Just what the subject says, is there a way in Java to get a list of all the JNI native libraries which have been loaded at any given time?

+3  A: 

There is a way to determine all currently loaded native libraries if you meant that. Already unloaded libraries can't be determined.

Based on the work of Svetlin Nakov (Extract classes loaded in JVM to single JAR) I did a POC which gives you the names of the loaded native libraries from the application classloader and the classloader of the current class.

First the simplified version with no bu....it exception handling, nice error messages, javadoc, ....

Get the private field in which the class loader stores the already loaded libraries via reflection

public class ClassScope {
    private static final java.lang.reflect.Field LIBRARIES;
    static {
        LIBRARIES = ClassLoader.class.getDeclaredField("loadedLibraryNames");
        LIBRARIES.setAccessible(true);
    }
    public static String[] getLoadedLibraries(final ClassLoader loader) {
        final Vector<String> libraries = (Vector<String>) LIBRARIES.get(loader);
        return libraries.toArray(new String[] {});
    }
}

Call the above like this

final String[] libraries = ClassScope.getLoadedClasses(ClassLoader.getSystemClassLoader()); //MyClassName.class.getClassLoader()

And voilá libraries holds the names of the loaded native libraries.

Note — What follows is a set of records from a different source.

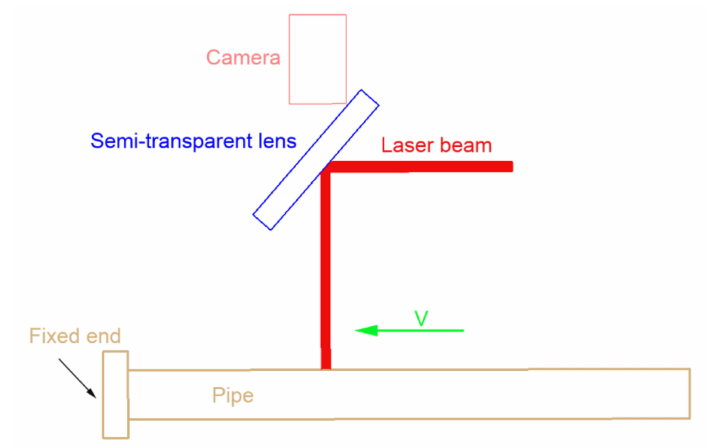
Figure 10. The schematic of laser bending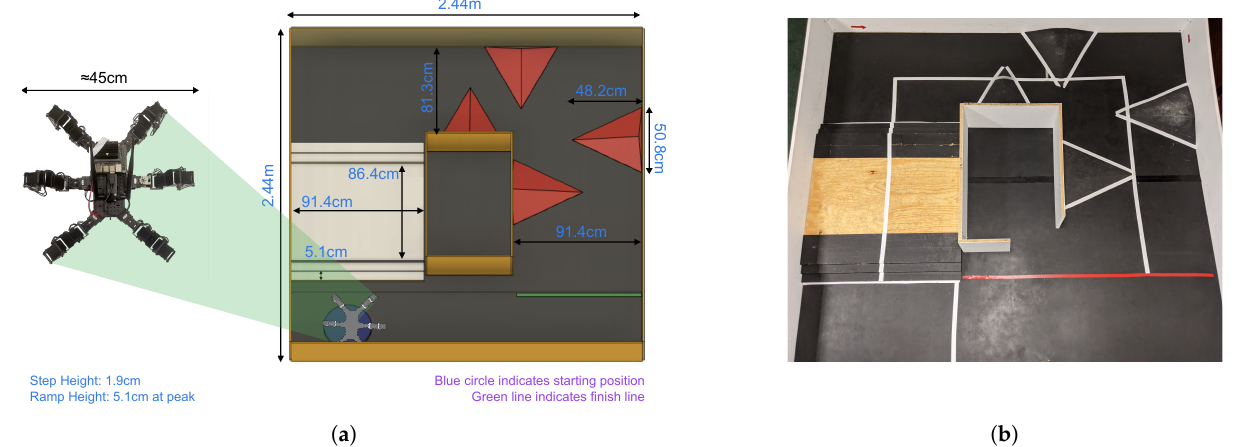
Figure 10. Obstacle course for Experiment II ( a ) CAD rendering with dimensions and ( b ) physical realization. The goal is to start from the bottom left corner and navigate clockwise to the bottom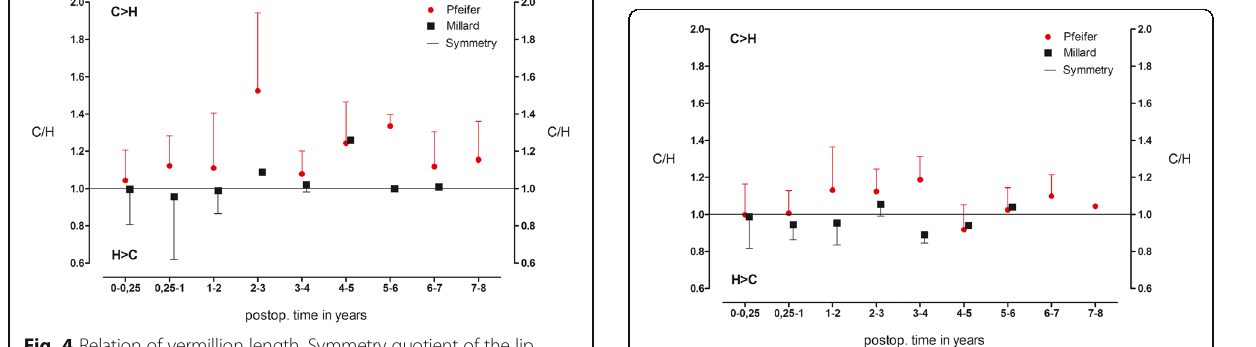
Fig. 4 Relation of vermillion length. Symmetry quotient of the lip vermillion length over the entire follow-up period in the Millard group ( n =36) compared to the Pfeifer group ( n =44) ( p =0.003). Presented as the means±standard deviation (SD)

Get the full source code from here

jitter
Thanks! I tried this and got this error message: java.lang.RuntimeException: java.lang.IllegalAccessException: Class net.grow.web.ClassScope can not access a member of class java.lang.ClassLoader with modifiers "private static"
benhsu
Try adding LIBRARIES.setAccessible(true); after the call to getDeclaredField if you don't have that already. If it still fails then either your JVM is not SUN compatible or there is a SecurityManager in place which prevents you from using the reflection mechanism
jitter
A last idea (if applicable to your environment) would be to write your own ClassLoader as an Object Adapter for the normal ClassLoader. And there implement some kind of "logging" for the calls to load and loadLibrary
jitter
Great idea, just added this to our debug console.